SUS-SP - Sistema Único de Saúde de São Paulo — Prova 2020
Um menino de 12 anos, hígido, queixa-se de dor de forte intensidade, de início abrupto, no testículo direito, acompanhada de náuseas e vômitos, há 5 horas. Estava no sítio com a família. Foi levado ao pronto-socorro da cidade, onde foi descrito que estava em bom estado geral, com dor intensa à palpação do testículo direito, que apresentava edema acentuado. O testículo direito estava horizontalizado, em posição elevada. Foi notada também ausência do reflexo cremastérico. O médico plantonista sabe que não tem disponibilidade de métodos de imagem no hospital, que, no entanto, tem centro cirúrgico equipado para procedimentos de pequeno e médio porte. Diagnóstico mais provável e melhor conduta, além de analgesia:
Dor testicular aguda + Reflexo cremastérico ausente + Testículo elevado/horizontalizado → Torção testicular = Cirurgia imediata.

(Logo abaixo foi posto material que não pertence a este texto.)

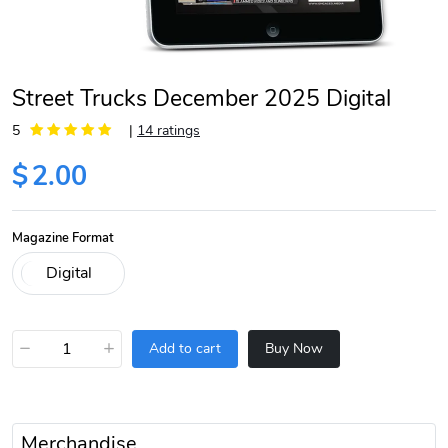
Street Trucks December 2025 Digital
5
|
14 ratings
$
2.00
Magazine Format
−
+
Add to cart
Buy Now
Merchandise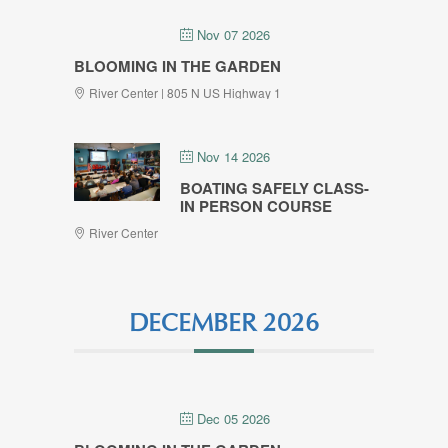
Nov 07 2026
BLOOMING IN THE GARDEN
River Center | 805 N US Highway 1
Nov 14 2026
BOATING SAFELY CLASS-
IN PERSON COURSE
River Center
DECEMBER 2026
Dec 05 2026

A torção testicular é uma emergência urológica que requer intervenção cirúrgica imediata para preservar a viabilidade do testículo. A apresentação clássica inclui dor escrotal aguda de forte intensidade, ausência do reflexo cremastérico e testículo elevado/horizontalizado. O tempo é crucial, e a suspeita clínica justifica a exploração cirúrgica mesmo sem exames de imagem.

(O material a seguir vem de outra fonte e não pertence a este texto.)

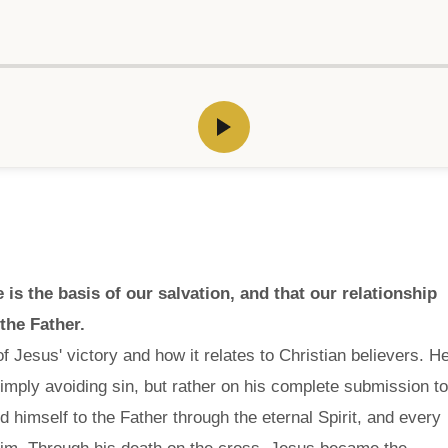
is the basis of our salvation, and that our relationship
 the Father.
f Jesus' victory and how it relates to Christian believers. H
mply avoiding sin, but rather on his complete submission to
himself to the Father through the eternal Spirit, and every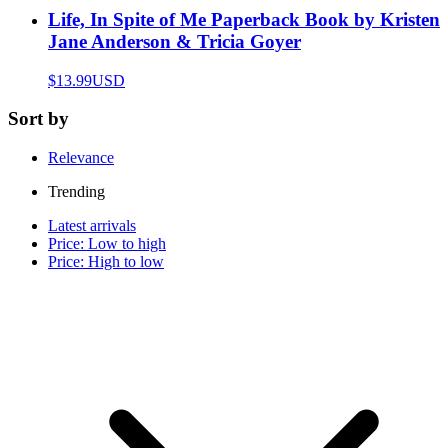
Life, In Spite of Me Paperback Book by Kristen
Jane Anderson & Tricia Goyer
$13.99
USD
Sort by
Relevance
Trending
Latest arrivals
Price: Low to high
Price: High to low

A torção testicular é uma emergência urológica que afeta principalmente adolescentes e jovens adultos, mas pode ocorrer em qualquer idade. É caracterizada pela rotação do cordão espermático, que leva à oclusão dos vasos sanguíneos e consequente isquemia testicular. A dor é de início abrupto, intensa, unilateral, e frequentemente acompanhada de náuseas e vômitos. Ao exame físico, o testículo afetado geralmente se apresenta elevado, horizontalizado e extremamente sensível à palpação. Um achado crucial é a ausência do reflexo cremastérico no lado afetado, que é um forte indicativo de torção. O tempo é um fator crítico: a viabilidade testicular diminui drasticamente após 4-6 horas de isquemia, e a taxa de salvamento é muito baixa após 24 horas. Diante de uma forte suspeita clínica, a exploração cirúrgica imediata é a conduta de escolha, mesmo na ausência de métodos de imagem, para evitar a perda do testículo. A cirurgia consiste na destorção e orquidopexia bilateral para prevenir recorrências e torção contralateral.

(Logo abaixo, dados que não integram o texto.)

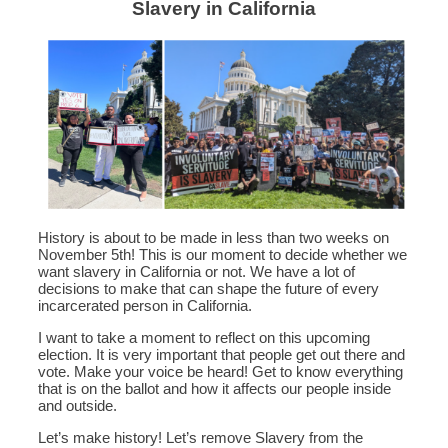
Slavery in California
History is about to be made in less than two weeks on
November 5th! This is our moment to decide whether we
want slavery in California or not. We have a lot of
decisions to make that can shape the future of every
incarcerated person in California.
I want to take a moment to reflect on this upcoming
election. It is very important that people get out there and
vote. Make your voice be heard! Get to know everything
that is on the ballot and how it affects our people inside
and outside.
Let’s make history! Let’s remove Slavery from the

Os sinais clássicos incluem dor escrotal aguda e intensa, náuseas/vômitos, ausência do reflexo cremastérico, testículo elevado e horizontalizado, e edema escrotal.
A torção testicular causa isquemia do testículo devido à interrupção do fluxo sanguíneo. A viabilidade testicular diminui rapidamente com o tempo, tornando a exploração cirúrgica imediata essencial para salvá-lo.
Na torção, a dor é abrupta e o reflexo cremastérico está ausente. Na orquiepididimite, a dor é mais gradual, pode haver febre, e o reflexo cremastérico geralmente está presente. O sinal de Prehn (alívio da dor com elevação do testículo) é positivo na orquiepididimite e negativo na torção.